Les sommes allouées porteront intérêt au taux légal à compter du 29 novembre 2011 pour les créances salariales et à compter du présent arrêt pour les créances indemnitaires.
Sur les autres demandes,
Il apparaît inéquitable de laisser à la charge de Monsieur X...les frais non compris dans les dépens. Une somme de 1 000 euros lui sera accordée sur le fondement de l'article 700 du code de procédure civile.

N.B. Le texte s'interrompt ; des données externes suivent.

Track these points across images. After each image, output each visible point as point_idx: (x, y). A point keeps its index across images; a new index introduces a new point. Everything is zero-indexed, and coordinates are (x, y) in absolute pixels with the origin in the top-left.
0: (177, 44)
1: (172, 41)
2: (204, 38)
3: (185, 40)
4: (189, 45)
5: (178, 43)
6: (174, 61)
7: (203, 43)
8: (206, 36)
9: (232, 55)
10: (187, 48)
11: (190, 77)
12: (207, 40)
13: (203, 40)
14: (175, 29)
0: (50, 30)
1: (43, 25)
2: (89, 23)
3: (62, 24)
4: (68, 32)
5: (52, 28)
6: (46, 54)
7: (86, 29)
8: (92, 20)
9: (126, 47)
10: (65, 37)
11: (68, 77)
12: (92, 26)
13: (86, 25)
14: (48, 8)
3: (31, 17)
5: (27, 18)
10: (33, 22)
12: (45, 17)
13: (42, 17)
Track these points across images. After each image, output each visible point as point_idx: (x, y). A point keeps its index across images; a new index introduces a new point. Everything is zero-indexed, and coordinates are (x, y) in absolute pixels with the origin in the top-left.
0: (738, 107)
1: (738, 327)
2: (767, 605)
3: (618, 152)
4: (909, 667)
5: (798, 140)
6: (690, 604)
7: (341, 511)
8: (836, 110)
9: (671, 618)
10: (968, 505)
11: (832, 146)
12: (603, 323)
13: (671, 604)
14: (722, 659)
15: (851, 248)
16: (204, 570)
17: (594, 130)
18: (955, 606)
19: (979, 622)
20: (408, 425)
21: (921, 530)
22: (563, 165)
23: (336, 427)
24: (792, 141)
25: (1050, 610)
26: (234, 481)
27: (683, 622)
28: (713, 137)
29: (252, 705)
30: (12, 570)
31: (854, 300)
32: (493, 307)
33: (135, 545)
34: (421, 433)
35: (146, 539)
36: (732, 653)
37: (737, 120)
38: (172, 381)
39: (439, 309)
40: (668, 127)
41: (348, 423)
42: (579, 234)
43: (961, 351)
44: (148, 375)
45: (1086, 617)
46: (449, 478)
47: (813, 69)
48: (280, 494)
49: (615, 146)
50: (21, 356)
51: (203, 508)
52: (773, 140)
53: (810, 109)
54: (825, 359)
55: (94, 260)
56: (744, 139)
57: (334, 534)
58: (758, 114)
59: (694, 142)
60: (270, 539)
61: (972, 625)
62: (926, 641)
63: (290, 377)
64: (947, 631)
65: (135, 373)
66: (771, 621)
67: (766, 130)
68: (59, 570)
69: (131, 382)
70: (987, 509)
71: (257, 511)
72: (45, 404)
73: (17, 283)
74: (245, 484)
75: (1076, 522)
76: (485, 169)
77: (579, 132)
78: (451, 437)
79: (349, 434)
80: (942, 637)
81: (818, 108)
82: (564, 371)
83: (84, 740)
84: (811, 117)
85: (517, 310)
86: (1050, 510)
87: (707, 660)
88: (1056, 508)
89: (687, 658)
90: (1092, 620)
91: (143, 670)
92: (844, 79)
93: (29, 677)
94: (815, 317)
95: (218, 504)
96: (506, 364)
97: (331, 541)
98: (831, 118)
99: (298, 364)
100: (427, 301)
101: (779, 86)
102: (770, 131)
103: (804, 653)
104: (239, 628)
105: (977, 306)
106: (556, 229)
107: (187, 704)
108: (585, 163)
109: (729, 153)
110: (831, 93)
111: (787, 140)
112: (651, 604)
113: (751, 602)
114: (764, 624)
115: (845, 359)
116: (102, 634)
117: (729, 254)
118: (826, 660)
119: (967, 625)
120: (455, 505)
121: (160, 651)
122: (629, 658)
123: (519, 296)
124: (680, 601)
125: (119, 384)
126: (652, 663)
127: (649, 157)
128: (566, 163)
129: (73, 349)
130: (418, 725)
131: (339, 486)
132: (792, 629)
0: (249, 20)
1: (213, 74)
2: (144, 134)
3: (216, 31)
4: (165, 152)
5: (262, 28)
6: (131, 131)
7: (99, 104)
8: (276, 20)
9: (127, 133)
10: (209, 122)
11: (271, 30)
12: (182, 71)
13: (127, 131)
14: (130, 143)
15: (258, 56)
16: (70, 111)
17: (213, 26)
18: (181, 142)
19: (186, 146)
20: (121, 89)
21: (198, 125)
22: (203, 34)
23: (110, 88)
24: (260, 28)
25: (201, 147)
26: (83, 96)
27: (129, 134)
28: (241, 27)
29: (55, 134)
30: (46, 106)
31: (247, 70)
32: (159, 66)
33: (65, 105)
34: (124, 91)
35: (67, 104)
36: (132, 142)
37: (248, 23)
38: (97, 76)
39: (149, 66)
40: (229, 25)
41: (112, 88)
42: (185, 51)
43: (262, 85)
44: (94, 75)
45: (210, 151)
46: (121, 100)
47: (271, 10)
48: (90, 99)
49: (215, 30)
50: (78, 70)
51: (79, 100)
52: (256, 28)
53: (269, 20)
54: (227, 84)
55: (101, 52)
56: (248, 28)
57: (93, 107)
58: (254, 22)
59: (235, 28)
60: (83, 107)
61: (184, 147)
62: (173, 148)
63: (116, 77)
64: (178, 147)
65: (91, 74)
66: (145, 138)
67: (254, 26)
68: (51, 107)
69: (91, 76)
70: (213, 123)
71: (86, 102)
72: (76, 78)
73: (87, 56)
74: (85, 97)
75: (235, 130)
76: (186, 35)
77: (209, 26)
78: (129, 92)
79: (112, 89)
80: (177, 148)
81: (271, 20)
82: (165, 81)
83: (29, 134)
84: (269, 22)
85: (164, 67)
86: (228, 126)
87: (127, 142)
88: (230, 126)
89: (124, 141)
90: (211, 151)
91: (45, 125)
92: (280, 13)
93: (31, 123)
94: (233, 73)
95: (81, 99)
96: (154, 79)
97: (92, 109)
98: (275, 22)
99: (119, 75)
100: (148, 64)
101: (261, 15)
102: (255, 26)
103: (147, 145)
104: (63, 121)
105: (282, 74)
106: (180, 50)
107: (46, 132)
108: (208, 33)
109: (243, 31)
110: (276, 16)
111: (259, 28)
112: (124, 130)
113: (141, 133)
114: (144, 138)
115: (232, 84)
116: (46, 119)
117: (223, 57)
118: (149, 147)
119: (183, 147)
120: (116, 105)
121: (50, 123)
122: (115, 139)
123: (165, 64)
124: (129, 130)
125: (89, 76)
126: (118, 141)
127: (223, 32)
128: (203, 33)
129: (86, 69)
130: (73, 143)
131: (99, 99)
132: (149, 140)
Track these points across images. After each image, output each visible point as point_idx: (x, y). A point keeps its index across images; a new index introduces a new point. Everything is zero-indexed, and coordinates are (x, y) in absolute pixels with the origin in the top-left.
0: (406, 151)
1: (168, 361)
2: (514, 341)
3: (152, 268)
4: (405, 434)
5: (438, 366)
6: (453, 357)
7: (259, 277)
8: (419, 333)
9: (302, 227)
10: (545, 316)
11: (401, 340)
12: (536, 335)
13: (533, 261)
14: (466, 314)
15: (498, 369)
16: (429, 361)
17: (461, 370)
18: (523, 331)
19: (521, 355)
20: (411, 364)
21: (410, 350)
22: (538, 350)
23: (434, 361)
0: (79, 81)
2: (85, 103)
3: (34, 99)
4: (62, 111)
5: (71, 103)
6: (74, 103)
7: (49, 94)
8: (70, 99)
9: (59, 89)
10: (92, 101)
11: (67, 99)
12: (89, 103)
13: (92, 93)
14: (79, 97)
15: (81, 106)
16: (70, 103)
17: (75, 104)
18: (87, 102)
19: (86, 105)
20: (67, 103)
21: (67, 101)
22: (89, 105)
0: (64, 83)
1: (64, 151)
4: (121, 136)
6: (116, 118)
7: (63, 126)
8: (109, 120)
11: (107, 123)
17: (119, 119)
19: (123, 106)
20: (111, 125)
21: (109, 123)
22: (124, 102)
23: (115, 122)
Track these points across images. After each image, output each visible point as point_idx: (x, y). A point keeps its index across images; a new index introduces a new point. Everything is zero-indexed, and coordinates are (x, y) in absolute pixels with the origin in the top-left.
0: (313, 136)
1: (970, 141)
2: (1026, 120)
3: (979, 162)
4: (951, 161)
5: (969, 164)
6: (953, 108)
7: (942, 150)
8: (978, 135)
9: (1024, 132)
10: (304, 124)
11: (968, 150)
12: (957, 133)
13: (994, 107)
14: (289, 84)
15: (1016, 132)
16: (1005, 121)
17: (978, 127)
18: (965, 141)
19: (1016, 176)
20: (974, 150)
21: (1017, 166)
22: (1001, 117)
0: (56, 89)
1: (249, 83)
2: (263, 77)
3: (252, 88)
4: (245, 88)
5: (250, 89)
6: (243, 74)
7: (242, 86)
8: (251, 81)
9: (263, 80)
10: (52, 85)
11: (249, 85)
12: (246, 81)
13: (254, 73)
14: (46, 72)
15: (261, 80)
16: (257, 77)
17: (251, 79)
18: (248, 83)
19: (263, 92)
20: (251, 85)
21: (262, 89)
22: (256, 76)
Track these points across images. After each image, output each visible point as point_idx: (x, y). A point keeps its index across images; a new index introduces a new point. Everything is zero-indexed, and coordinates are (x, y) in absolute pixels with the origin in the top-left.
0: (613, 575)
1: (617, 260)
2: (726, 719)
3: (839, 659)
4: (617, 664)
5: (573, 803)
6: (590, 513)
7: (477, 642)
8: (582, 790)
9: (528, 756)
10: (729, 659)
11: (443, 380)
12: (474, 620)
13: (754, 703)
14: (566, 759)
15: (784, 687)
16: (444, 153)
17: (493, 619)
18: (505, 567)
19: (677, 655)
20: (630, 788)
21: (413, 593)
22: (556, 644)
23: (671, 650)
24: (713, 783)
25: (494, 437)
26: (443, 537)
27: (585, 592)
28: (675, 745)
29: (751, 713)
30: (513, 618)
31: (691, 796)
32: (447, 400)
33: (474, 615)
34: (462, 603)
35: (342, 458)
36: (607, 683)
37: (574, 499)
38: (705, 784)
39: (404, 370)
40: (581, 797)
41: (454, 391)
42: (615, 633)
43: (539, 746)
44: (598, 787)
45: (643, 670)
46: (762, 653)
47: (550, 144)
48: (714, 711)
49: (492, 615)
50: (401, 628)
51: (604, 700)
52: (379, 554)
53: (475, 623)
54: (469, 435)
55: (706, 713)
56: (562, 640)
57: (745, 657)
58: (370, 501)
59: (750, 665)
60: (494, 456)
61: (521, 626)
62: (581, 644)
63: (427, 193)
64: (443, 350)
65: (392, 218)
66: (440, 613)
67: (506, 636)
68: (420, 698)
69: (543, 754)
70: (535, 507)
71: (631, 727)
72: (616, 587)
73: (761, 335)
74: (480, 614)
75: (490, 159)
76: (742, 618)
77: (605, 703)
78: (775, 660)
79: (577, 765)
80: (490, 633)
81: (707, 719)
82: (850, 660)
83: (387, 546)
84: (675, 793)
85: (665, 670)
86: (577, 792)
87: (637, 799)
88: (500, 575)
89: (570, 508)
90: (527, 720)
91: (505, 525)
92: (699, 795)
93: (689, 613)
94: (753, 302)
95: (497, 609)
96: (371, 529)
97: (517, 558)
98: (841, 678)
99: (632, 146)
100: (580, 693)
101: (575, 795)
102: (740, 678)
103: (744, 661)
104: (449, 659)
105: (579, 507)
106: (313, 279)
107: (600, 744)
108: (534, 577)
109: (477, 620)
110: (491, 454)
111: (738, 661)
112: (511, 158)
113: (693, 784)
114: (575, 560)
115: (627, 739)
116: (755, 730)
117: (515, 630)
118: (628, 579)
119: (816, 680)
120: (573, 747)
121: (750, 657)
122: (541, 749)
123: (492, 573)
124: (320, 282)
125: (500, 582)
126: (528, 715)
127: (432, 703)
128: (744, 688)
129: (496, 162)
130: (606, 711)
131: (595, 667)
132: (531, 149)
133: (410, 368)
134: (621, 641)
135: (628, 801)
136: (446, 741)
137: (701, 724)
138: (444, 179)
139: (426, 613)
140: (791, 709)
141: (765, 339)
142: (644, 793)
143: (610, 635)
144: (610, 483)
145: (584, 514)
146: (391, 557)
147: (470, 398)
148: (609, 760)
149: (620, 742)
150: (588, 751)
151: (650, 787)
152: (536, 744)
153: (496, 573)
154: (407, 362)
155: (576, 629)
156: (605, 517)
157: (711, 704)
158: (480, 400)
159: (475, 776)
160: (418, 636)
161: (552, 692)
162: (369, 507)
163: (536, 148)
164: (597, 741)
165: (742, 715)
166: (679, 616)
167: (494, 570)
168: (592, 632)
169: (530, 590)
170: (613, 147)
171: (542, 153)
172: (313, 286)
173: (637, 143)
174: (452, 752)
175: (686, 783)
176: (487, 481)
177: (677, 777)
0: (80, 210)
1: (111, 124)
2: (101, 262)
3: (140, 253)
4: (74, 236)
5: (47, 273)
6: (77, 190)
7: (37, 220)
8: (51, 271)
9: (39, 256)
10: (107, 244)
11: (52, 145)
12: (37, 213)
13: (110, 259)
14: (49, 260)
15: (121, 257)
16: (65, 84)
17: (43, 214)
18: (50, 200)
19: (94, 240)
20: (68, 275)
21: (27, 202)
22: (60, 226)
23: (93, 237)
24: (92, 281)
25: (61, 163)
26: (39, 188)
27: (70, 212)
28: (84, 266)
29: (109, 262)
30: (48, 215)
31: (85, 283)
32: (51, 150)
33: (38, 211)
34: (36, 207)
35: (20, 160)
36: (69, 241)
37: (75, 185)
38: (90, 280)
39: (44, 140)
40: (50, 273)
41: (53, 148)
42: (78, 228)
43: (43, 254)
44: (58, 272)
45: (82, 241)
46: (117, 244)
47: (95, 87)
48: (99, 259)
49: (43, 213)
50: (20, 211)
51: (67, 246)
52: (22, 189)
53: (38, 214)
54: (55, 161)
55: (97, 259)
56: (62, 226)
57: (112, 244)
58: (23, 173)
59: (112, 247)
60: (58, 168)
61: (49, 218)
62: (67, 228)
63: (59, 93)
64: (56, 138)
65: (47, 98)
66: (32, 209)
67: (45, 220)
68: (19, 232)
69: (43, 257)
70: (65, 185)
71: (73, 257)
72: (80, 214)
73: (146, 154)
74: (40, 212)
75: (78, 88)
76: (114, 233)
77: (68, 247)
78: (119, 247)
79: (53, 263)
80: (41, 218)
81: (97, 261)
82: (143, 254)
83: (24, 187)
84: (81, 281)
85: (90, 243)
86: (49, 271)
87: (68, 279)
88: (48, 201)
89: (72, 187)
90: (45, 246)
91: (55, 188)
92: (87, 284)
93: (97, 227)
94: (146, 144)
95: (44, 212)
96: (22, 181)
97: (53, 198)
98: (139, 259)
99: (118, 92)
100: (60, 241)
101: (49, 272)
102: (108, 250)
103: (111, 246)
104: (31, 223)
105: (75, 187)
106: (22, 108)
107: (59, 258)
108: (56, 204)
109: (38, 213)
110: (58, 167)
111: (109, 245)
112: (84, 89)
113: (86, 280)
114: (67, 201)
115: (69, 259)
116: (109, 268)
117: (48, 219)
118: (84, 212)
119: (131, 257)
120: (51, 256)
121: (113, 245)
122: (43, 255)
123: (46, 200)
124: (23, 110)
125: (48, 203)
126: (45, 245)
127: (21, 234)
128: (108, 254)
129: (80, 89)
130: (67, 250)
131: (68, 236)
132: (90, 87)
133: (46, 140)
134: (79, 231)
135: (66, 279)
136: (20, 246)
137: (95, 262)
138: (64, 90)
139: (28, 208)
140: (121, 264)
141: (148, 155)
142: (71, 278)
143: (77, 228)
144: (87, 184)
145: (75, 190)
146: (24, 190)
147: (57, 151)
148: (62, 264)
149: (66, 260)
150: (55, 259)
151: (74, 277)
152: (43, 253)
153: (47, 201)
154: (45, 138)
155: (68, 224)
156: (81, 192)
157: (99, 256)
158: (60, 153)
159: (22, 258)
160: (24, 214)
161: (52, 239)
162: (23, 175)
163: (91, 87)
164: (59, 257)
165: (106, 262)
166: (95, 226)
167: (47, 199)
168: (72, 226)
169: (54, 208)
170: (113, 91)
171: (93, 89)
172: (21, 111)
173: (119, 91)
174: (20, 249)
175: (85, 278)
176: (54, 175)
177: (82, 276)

La société SOCAMAINE, partie perdante pour l'essentiel, sera déboutée de ses demandes reconventionnelles fondées sur l'article 32-1 du code de procédure civile et sur l'article 700 du code de procédure civile.
PAR CES MOTIFS
La Cour, statuant, publiquement et contradictoirement,
INFIRME le jugement entrepris en ce qu'il a dit que le licenciement de Monsieur X...était justifié pour faute grave,
Statuant de nouveau de ce chef infirmé :
DIT et JUGE que Monsieur X...n'a pas commis de faute grave et que son licenciement du 8 février 2011 est justifié par une cause réelle et sérieuse,
En conséquence CONDAMNE la SA SOCAMAINE à payer à Monsieur X...:
- la somme de 410. 56 euros brut au titre des salaires retenus pendant la mise à pied conservatoire, outre la somme de 41. 05 euros au titre des congés payés y afférent,
- la somme de 3 558. 10 euros brut au titre de l'indemnité compensatrice de préavis outre la somme de 355. 81 euros au titre des congés payés y afférent,
- la somme de 5 877. 88 euros net au titre de l'indemnité légale de licenciement
-la somme de 1 000 euros en cause d'appel sur le fondement de l'article 700 du code de procédure civile.
DIT que les sommes allouées porteront intérêt au taux légal à compter du 29 novembre 2011 pour les créances salariales et à compter du présent arrêt pour les créances indemnitaires.
CONFIRME le jugement entrepris en ses autres dispositions,
DÉBOUTE la société SOCAMAINE de ses demandes reconventionnelles en appel.
CONDAMNE la société SOCAMAINE aux dépens de l'appel et de première instance qui comprendront le remboursement de 70 euros au titre de la contribution pour l'aide juridique.